:: Try it ::
Output the listing exactly, without its pictures.

____ Study material

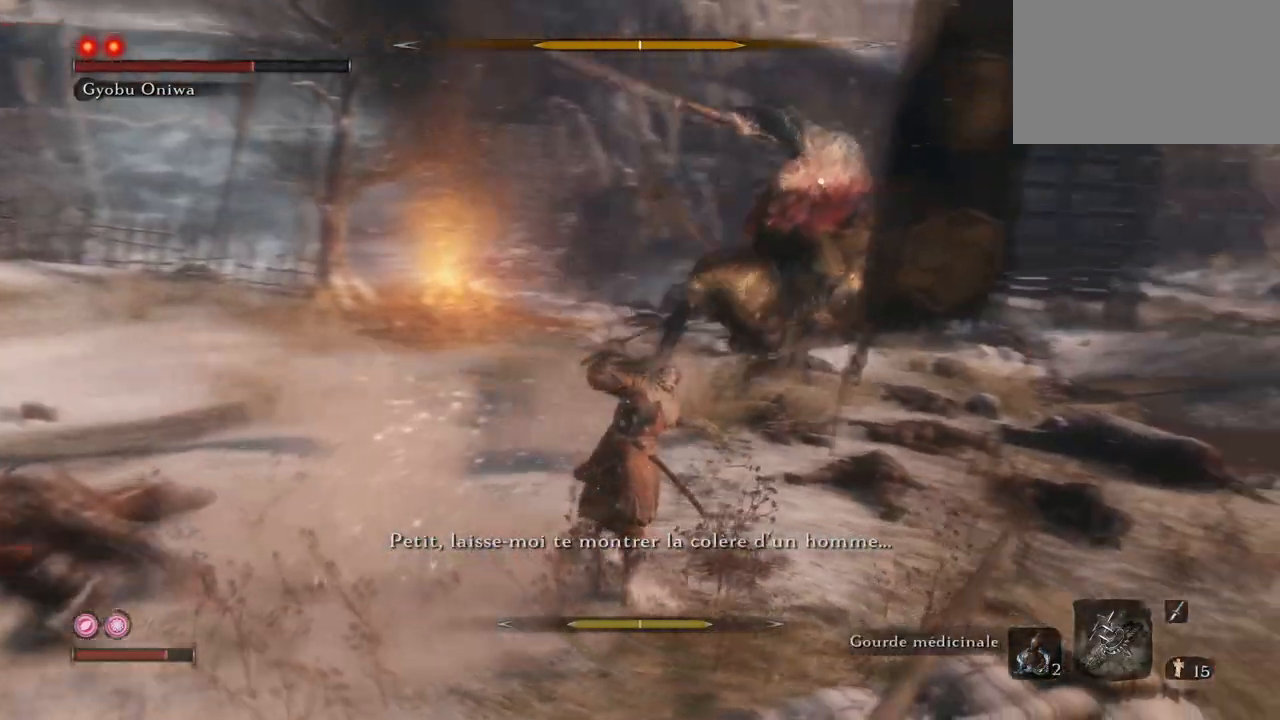
{"keys": ["w"], "mouse": [], "events": [[116, "w", "up"], [350, "q", "up"], [467, "w", "down"]]}
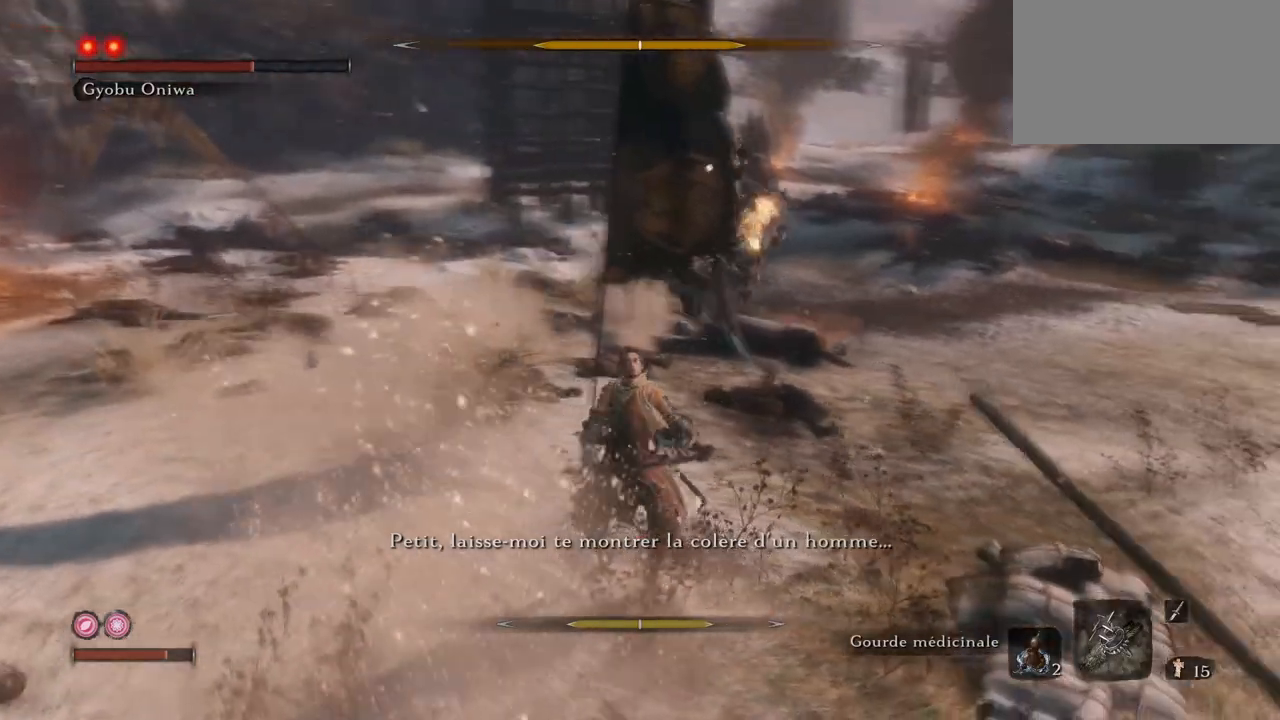
{"keys": ["e", "w"], "mouse": [], "events": [[117, "e", "down"]]}
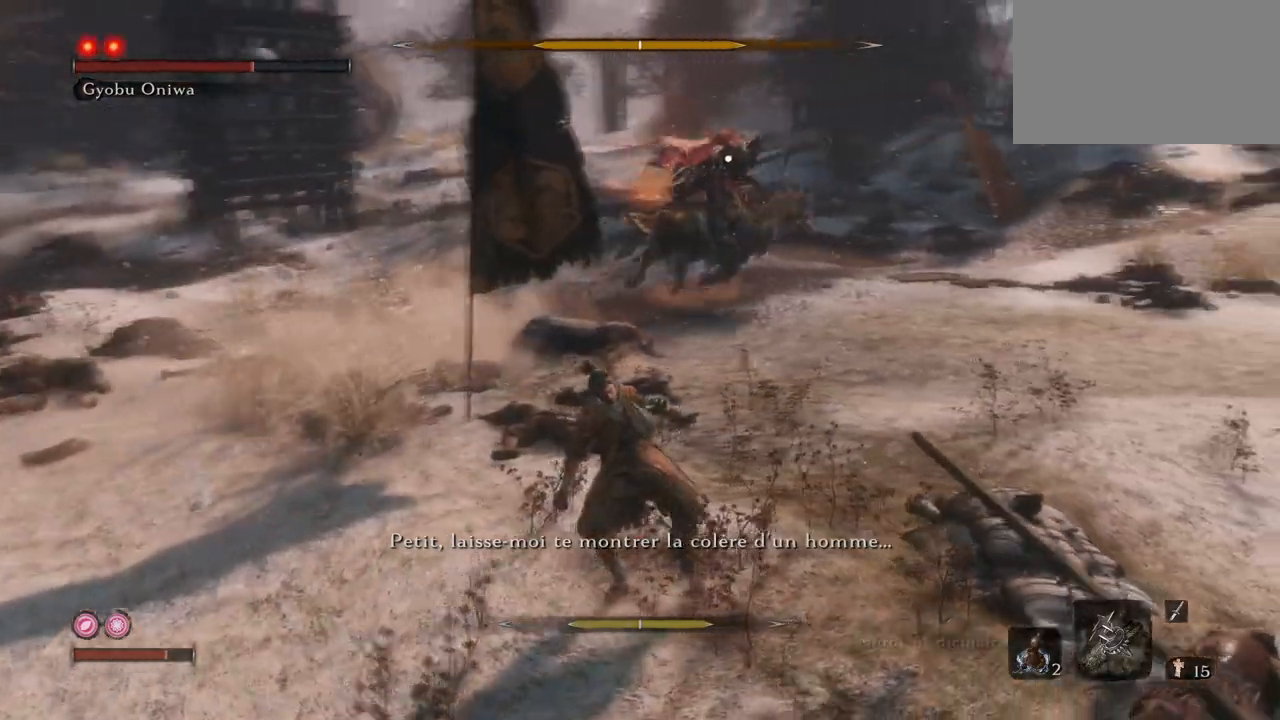
{"keys": ["e", "w"], "mouse": [], "events": []}
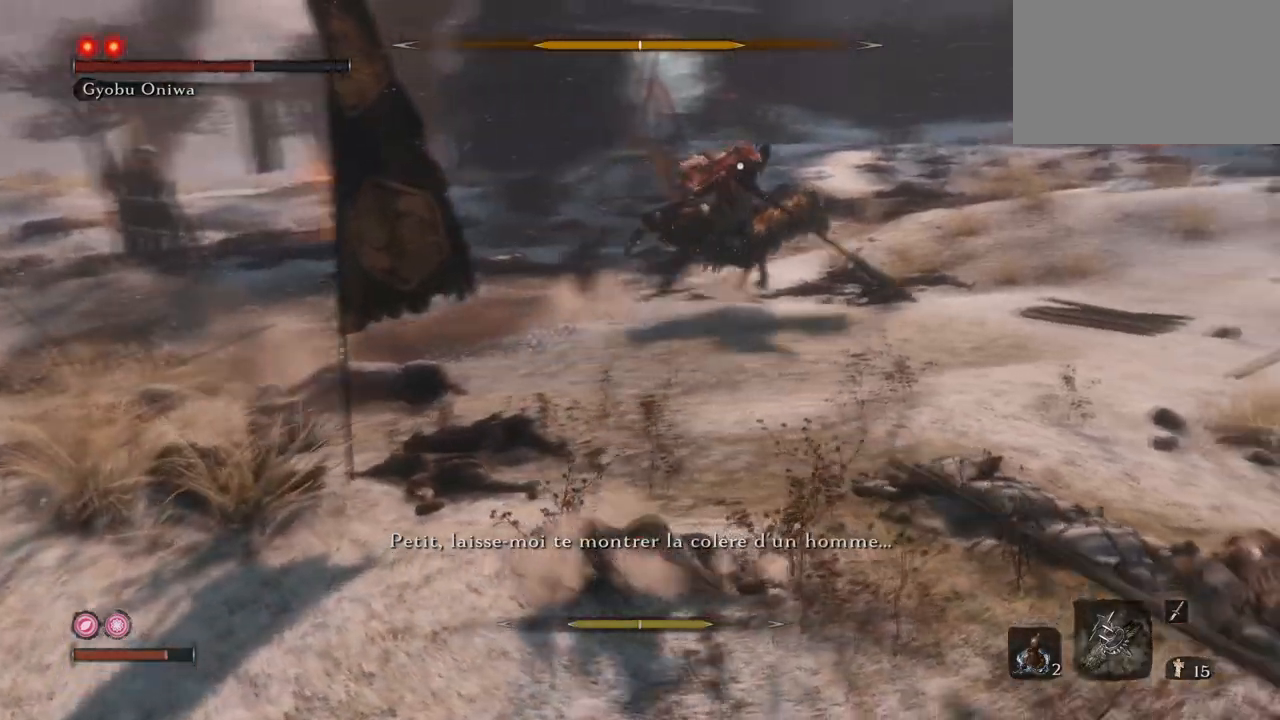
{"keys": [], "mouse": ["mb4"], "events": [[184, "e", "up"], [434, "mouse_mb4", "down"], [484, "w", "up"]]}
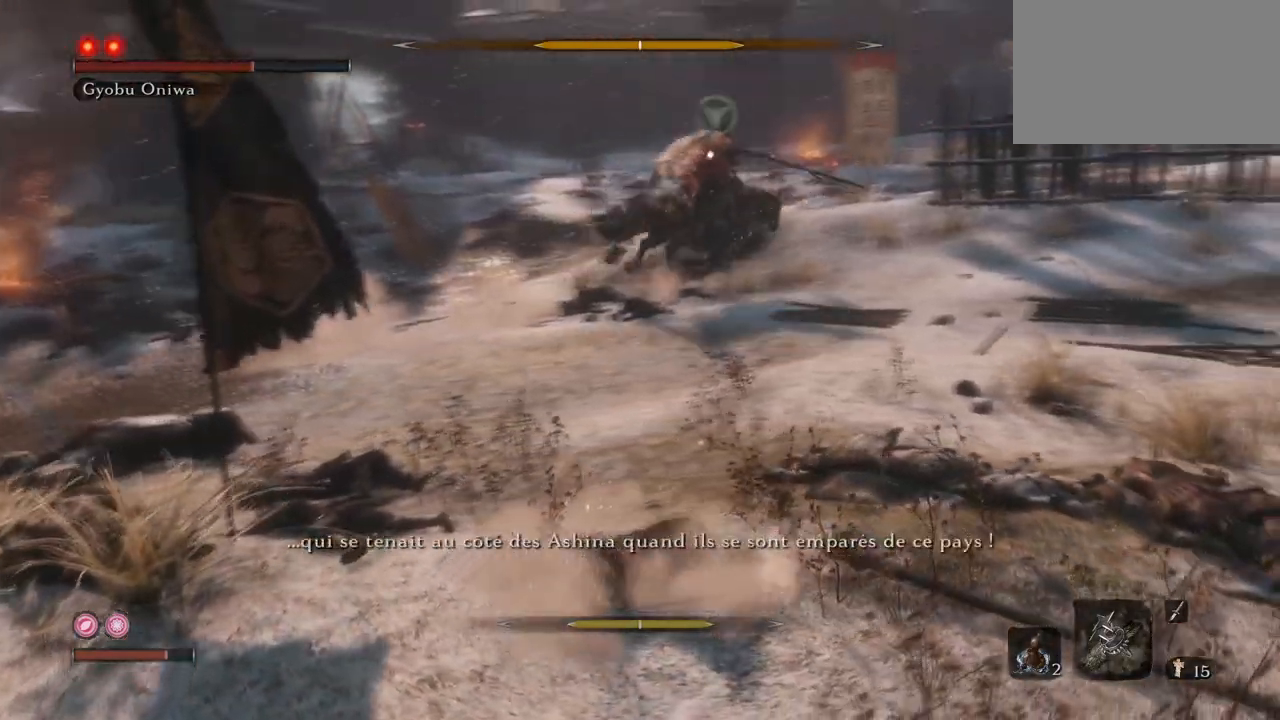
{"keys": ["w"], "mouse": [], "events": [[16, "mouse_mb4", "up"], [250, "q", "down"], [300, "q", "up"], [483, "w", "down"]]}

________

:: Final answer ::
{"keys": ["w"], "mouse": [], "events": [[116, "w", "up"], [350, "q", "up"], [467, "w", "down"]]}
{"keys": ["e", "w"], "mouse": [], "events": [[117, "e", "down"]]}
{"keys": ["e", "w"], "mouse": [], "events": []}
{"keys": [], "mouse": ["mb4"], "events": [[184, "e", "up"], [434, "mouse_mb4", "down"], [484, "w", "up"]]}
{"keys": ["w"], "mouse": [], "events": [[16, "mouse_mb4", "up"], [250, "q", "down"], [300, "q", "up"], [483, "w", "down"]]}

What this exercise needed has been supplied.